Tiga rangkaian pesawat mainan itu dan uang lima ribu rupiah kemudian beralih tangan.

Saya lihat, tak ada yang istimewa dari pesawat yang terbuat dari gabus itu. Bentuknya sangatlah sederhana. Bahkan, tak bisa terbang jika tidak diterpa angin kencang dan diikat lidi. Awalnya, sekali lagi, saya membeli karena empati kepada tekad si Bapak itu berjualan.

Namun sambil berjalan ke arah kantor, ingatan saya kembali terbang ke masa kecil. Saat itu, saya merasa senang bermain mobil-mobilan meski hanya berasal dari kulit jeruk bali. Walaupun, saya sudah punya remote control.

Saya pun teringat anak di rumah. Tentunya, dia tetap akan bahagia dengan pesawat-pesawatan mainan yang dibelikan ayahnya. Apalagi, sehari sebelumnya dia baru saja antusias melihat Bandung Air Show dan berfoto-foto. Saya yakin, meski sudah terbiasa memainkan game pesawat di laptop, dia tetap senang bermain dengan pesawat gabus yang dibelikan ayahnya.

Sejenak saya tersadar. Pola pikir orang dewasa memang kadang menyesatkan. Ternyata, sesuatu yang sederhana pun, di mata anak-anak, bakal menjadi sesuatu yang spesial dan menghadirkan kebahagiaan. Apalagi jika dibelikan sebagai oleh-oleh dari ayahnya yang ditemuinya seminggu sekali.

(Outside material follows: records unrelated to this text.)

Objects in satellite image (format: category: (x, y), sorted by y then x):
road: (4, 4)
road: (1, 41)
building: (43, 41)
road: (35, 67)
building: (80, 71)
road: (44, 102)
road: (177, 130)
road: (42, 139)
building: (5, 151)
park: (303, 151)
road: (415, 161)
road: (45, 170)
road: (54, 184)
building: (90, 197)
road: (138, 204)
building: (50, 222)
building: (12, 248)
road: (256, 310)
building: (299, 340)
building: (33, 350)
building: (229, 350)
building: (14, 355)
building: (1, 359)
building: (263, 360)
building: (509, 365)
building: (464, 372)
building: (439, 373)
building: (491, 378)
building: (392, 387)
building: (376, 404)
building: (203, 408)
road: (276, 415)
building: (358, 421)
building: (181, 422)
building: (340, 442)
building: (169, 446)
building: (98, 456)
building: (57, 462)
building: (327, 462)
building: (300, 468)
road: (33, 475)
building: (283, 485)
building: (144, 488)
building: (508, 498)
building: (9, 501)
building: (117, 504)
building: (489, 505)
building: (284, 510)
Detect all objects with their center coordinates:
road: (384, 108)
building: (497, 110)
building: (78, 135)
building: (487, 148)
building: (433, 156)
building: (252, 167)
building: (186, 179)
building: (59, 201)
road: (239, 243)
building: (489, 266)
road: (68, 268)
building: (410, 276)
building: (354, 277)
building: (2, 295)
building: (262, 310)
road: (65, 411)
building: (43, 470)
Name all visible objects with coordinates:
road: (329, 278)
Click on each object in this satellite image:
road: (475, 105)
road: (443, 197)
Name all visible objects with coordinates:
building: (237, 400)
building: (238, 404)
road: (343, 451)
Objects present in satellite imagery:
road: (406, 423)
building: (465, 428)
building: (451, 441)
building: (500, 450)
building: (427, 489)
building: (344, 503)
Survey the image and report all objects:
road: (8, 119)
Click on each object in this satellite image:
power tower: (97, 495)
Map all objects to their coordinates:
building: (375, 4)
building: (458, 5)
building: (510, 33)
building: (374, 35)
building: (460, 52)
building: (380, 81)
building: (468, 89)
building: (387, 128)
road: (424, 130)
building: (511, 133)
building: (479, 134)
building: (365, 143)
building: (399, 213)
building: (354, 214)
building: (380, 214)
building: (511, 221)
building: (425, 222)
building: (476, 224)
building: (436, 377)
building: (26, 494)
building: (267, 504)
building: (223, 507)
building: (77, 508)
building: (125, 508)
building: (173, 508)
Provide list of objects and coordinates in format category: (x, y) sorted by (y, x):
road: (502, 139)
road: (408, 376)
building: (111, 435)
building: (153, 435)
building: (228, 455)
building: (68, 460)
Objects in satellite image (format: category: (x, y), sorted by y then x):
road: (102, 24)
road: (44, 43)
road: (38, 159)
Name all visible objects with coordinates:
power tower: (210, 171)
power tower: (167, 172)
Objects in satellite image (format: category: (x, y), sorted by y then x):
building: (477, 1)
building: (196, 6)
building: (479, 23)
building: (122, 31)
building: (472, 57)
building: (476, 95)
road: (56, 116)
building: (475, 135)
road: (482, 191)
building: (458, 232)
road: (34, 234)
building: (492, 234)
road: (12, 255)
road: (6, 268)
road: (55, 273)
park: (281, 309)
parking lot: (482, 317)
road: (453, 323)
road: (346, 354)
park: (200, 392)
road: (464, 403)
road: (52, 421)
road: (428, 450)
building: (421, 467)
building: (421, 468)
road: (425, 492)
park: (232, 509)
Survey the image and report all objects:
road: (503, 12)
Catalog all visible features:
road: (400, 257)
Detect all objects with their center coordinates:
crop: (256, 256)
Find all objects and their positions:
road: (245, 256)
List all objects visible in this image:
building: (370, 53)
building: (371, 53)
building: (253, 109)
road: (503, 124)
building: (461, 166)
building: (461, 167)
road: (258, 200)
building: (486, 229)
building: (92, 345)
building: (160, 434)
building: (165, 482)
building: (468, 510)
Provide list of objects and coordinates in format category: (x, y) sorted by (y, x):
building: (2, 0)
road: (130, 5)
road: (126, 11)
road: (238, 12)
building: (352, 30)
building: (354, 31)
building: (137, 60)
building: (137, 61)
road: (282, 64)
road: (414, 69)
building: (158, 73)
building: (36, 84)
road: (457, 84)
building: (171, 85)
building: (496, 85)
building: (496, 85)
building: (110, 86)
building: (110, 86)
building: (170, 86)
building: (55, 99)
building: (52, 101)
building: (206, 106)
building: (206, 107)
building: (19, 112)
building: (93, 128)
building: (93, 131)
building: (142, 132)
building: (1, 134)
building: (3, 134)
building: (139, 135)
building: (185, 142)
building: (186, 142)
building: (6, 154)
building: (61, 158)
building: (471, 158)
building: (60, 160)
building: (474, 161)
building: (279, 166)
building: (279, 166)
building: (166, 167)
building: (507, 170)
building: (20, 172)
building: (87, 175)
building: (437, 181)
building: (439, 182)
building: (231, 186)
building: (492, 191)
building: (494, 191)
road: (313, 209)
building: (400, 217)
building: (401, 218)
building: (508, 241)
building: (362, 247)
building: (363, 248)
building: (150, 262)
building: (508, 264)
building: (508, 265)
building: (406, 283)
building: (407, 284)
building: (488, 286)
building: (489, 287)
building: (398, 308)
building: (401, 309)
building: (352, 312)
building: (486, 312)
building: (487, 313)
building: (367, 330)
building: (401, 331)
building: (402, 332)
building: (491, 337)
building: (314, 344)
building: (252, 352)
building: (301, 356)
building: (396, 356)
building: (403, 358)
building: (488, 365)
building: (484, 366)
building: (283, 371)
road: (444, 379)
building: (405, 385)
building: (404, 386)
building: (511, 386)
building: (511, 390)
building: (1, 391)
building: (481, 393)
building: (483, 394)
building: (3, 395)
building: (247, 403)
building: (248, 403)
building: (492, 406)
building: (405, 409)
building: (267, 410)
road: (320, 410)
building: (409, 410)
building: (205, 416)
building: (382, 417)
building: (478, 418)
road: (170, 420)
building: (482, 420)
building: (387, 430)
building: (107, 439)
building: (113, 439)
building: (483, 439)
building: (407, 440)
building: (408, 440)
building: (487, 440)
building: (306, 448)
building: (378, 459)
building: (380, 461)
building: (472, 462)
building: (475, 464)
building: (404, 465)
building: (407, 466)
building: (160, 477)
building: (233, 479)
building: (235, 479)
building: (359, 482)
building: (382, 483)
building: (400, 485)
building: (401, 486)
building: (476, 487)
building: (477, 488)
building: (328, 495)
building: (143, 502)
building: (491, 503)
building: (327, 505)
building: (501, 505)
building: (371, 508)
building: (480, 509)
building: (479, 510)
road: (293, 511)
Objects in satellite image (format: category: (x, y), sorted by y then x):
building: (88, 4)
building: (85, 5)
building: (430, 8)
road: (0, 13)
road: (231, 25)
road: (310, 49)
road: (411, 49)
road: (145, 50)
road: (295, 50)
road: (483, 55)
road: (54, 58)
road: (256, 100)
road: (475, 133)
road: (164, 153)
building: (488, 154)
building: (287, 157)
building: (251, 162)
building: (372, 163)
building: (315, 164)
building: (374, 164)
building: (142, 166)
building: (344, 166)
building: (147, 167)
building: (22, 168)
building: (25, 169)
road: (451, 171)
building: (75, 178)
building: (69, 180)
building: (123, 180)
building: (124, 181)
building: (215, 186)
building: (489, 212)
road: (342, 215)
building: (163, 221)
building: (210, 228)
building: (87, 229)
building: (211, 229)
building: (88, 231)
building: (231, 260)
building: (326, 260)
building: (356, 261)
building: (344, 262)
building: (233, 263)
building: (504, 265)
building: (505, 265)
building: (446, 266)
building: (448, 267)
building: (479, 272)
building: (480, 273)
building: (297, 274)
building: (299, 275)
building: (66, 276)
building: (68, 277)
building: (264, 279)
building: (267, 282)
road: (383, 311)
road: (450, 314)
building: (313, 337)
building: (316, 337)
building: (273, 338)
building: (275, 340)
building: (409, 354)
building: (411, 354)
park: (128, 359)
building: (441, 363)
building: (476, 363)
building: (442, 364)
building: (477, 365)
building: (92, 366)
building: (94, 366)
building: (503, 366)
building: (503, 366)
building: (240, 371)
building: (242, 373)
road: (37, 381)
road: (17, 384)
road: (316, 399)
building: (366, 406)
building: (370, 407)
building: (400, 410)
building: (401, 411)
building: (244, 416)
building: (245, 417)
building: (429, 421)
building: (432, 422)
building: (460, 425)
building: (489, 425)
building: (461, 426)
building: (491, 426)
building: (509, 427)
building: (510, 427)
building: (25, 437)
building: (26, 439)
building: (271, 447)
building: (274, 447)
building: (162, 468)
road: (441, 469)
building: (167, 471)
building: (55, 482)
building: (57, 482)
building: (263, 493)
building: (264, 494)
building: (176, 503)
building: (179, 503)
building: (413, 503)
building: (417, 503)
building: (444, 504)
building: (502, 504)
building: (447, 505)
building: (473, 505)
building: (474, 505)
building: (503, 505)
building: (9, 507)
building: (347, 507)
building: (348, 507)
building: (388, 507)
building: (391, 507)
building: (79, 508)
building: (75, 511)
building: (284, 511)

“Ayah, mana oleh-oleh?” Ucapan anak yang menyambut di depan pintu rumah setiap pulang ke Bandung membuat saya tak kuasa menahan senyum. Saya tak sabar untuk segera menghadiahi pesawat mainan ini kepada dia.

Si Bapak penjual mainan itu ternyata mempunyai keuntungan yang lebih besar dibandingkan laba finansial yang didapatnya. Dia telah memberikan senyum kebahagiaan bagi anak-anak yang membeli mainan darinya.

Kemudian, saya merasa uang lima ribu rupiah yang dibayarkan untuk menggantikan pesawat gabus menjadi sangat kecil dibandingkan kebahagiaan yang dirasakan anak-anak yang mendapatkannya. Ingin rasanya saya memberikan tambahan uang untuknya, atau setidaknya membeli lebih banyak pesawat mainan untuk dibagikan kepada para ponakan.

Saya pun menoleh. Sedikit kecewa, karena si Bapak penjual mainan itu tak ada lagi di belakang saya, ditelan hiruk-pikuk lalu lintas Jakarta yang memang selalu padat.